§ WHAT YOU ARE ASKED TO DO
From the Leonard Cohen concert review below, quote the passage that begins with "At 78, Cohen" and ends with "Take that, Bruce!".

§ DOCUMENT PASSAGE
━━━━━━━━

Leonard Cohen delivers a chilling marathon of a set in Colorado
The iconic Canadian crooner played a show full of goose-bump moments

By Mark Brown
Special to MSN Music
There may be no concert experience so chilling as listening to Leonard Cohen sing “Everybody Knows,” his epic cynical tale of corruption and deceit just days before an election.
"Everybody knows the fight was fixed/ The poor stay poor, the rich get rich/ That's how it goes/ Everybody knows."
At 78, Cohen is doing marathon, Springsteen-length concerts (the tour covers the U.S. and Canada through December) featuring dozens of songs, old classics and new cuts off of his “Old Ideas” album that perfectly fit together. Saturday night in Broomfield, Colo. he kept a crowd mesmerized, weaving his way through decades of complex, dense and personal songs – some uplifting, many pointing an unflinching spotlight at mankind’s less-noble tendencies. That doesn’t sound like anyone’s idea of a good time, but it was absolutely breathtaking. And with no visible teleprompter. Take that, Bruce!
With the energy of someone half his age and charisma without equal, Cohen commanded the stage, repeatedly dropping to his knees and singing entire songs with eyes intently closed, living every moment of the lyrics. Music fans attend hundreds, perhaps thousands of concerts. There are great ones, and then there are the ones where it seems the whole outside world has disappeared and nothing exists but what’s happening between artist and audience. This was one of those, full of goose-bump moments.
With his suit and hat, Cohen was a throwback to a more gracious, dapper era (even if the experiences that were the basis of many of his greatest songs were far from innocent). He profusely credited everyone from his bandmates to his sound and lighting people for pulling together a spectacular show. Even in a sports arena, the crowd was as quiet and polite as if it were a classical performance in an opera house; they were rewarded with pin-drop clear sound and a Cohen performance that even he said was his “A-game” and “a good night” on his Tumblr account (yes, Leonard Cohen posts profusely to his Tumblr account).

━━━━━━━━

§ EXCERPTED DATA
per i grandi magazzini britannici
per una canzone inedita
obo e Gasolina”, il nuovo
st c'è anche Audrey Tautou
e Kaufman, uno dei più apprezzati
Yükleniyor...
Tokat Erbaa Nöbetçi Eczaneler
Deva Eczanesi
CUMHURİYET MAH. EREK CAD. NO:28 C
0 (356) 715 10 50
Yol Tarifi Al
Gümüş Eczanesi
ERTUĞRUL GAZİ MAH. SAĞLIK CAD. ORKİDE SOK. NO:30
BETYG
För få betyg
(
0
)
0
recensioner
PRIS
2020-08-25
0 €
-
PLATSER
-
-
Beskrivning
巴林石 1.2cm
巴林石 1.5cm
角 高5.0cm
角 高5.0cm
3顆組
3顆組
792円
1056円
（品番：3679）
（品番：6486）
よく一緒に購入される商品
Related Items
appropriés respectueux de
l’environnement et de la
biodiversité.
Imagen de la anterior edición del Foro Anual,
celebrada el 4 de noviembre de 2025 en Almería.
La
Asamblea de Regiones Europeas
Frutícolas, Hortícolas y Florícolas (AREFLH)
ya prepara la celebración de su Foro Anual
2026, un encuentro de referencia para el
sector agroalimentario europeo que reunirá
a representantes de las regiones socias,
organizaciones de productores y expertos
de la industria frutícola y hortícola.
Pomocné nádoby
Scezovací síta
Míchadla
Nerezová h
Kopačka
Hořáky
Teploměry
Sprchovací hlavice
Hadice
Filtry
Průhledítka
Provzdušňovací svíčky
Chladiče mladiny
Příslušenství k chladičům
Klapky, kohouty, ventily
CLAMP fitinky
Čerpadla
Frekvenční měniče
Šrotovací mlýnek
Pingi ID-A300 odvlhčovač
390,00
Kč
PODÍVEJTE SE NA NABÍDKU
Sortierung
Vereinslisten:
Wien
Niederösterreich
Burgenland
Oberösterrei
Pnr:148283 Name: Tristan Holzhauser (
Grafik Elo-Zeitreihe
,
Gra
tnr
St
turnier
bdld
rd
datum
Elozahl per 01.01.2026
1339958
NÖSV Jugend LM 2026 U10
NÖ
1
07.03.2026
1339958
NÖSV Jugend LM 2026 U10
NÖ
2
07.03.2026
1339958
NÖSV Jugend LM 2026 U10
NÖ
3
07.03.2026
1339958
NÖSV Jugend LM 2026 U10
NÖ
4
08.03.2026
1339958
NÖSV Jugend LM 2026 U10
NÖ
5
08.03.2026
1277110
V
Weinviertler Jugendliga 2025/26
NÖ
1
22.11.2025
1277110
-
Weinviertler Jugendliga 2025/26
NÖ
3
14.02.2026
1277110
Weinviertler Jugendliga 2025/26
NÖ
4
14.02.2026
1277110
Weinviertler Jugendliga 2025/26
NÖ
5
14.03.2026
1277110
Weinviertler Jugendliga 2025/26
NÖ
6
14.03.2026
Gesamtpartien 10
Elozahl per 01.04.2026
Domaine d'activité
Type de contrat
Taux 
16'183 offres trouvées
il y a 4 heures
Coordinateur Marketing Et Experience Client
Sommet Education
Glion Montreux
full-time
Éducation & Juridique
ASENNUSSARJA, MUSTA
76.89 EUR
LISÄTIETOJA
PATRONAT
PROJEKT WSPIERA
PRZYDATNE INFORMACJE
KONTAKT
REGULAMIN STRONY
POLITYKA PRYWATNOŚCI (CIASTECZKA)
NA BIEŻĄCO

━━━━━━━━

§ ANSWER TO THE EXERCISE
At 78, Cohen is doing marathon, Springsteen-length concerts (the tour covers the U.S. and Canada through December) featuring dozens of songs, old classics and new cuts off of his “Old Ideas” album that perfectly fit together. Saturday night in Broomfield, Colo. he kept a crowd mesmerized, weaving his way through decades of complex, dense and personal songs – some uplifting, many pointing an unflinching spotlight at mankind’s less-noble tendencies. That doesn’t sound like anyone’s idea of a good time, but it was absolutely breathtaking. And with no visible teleprompter. Take that, Bruce!